Oregon City Council on March 14 will consider hiking the speed limit on Otter Creek Road to 45 mph from 35 mph.
The proposal is based on a speed study performed by DGL Consulting Engineers, LLC. “That study was subsequently approved by ODOT,” said Oregon Public Service Director Paul Roman at a committee of the whole meeting on March 7.
Roman said he didn’t mind if the proposal received three readings by council.
“Everybody’s in favor of it, it seems like,” said Councilman James Seaman.
DGL conducted a field review on December 8 as a result of the city’s request to change the speed limit on 2.4 miles of road between Corduroy and Bayshore roads. The area is industrial in nature, and includes two cemeteries in the area, and three railroad crossings along the corridor.
The road was reconstructed with new asphalt last year as part of an upgrade to the existing deteriorating concrete pavement. The project included the rubblization of the existing concrete pavement followed by a new asphalt overlay, full-depth pavement replacement, mill and fill asphalt replacement, installation of underdrains along the edge of the pavement, roadside grading, storm sewer work, and driveway approach work. Pavement marking and signage were updated as part of the reconstruction project.
There are no roadside obstructions on the road that restrict lateral sight distance, notes the study. There are two signalized intersections and two unsignalized intersections along the road, which is relatively straight and level except for a few minor grade changes and gentle curves.
Three test runs in each direction were conducted on Jan. 3 of this year, according to the study. Test runs are made by driving as fast as is comfortably safe and not being impeded by other traffic.
Crash reports show there were six crashes on Otter Creek road between 2006-2009.
Speed checks by a radar gun were conducted at four locations along the road on Dec. 8. The 85th percentile speed was 42.9 mph. The Ohio Manual of Traffic Control Devices prescribes that the calculated speed be within 5 mph of the 85th percentile speed, according to the study, which went on to recommend approval for the city’s request to increase the speed limit to 45 mph.
Councilman Mike Sheehy said he was in the vicinity of Otter Creek Road while it was being reconstructed several months ago, and noted how smooth the roadway was after the project was completed. He did not think the proposal should receive three readings.
“I’m so pleased by the project,” he said, which was paid for with federal transportation stimulus funds. “It turned out beautifully. As I rode down the new pavement, I felt it needed to have a higher speed limit. We guessed that people were driving about 45 mph. Sure enough, the study turned out that it was 43. So people are driving at that speed, and ODOT has given its blessing. It’s been talked about in the community long enough. The mayor has indicated he is for it. I don’t think there’s been any objection to it. It’s a great new roadway. I think it’s safer at 45 than at 35. The sooner we put into effect, the better off we all are.”
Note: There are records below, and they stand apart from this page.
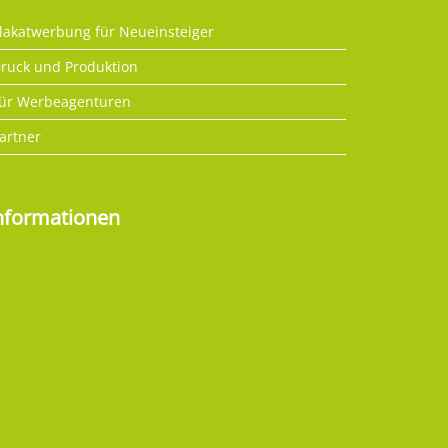
lakatwerbung für Neueinsteiger
ruck und Produktion
ür Werbeagenturen
artner
nformationen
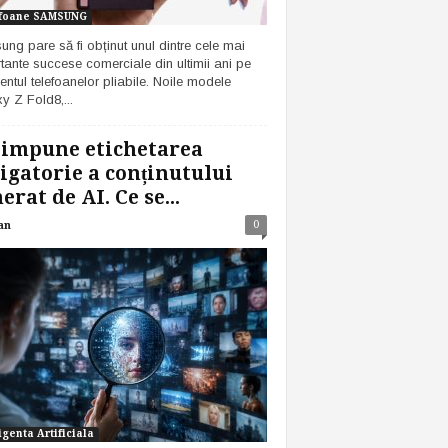
foane SAMSUNG
ng pare să fi obținut unul dintre cele mai
tante succese comerciale din ultimii ani pe
ntul telefoanelor pliabile. Noile modele
y Z Fold8,...
 impune etichetarea
igatorie a conținutului
erat de AI. Ce se...
0
an
igenta Artificiala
Councilman Jerry Peach also said the proposal should go into effect sooner than later.
“I’m not aware of any reason to read this on three separate occasions,” he said. “If some new information appears between now and the regular meeting, we can modify that. But I’m satisfied that the background warrant study has been conducted appropriately and the legislation has been prepared in a form that is appropriate for our needs.”
Councilman Sandy Bihn said she would like to give residents in the area some time to review the proposal because some have complained in the past about the speed limit.
“I remember at the time this came up. Actually, I think it, in part, came up because of some comments I had received from some people in north Oregon and Harbor View, when they were actually complaining about the increased speed because of the conditions of the road,” said Bihn. “Personally, I would love the increase in the speed limit. I travel this all the time and would very much like the speed limit to be raised. But I think in fairness, I’ll call some people from north Oregon and the village and let them speak their peace just so we get a balanced approach to what we’re determining here. I think in terms of cars, there’s not much of a debate. But in terms of trucks, there are a considerable number of trucks that use this roadway. And some people are concerned about safety. Let them come in next Monday hopefully and say what they wish. But I think it’s appropriate that they be told.”
Council then forwarded the proposal to next Monday’s regular council meeting agenda.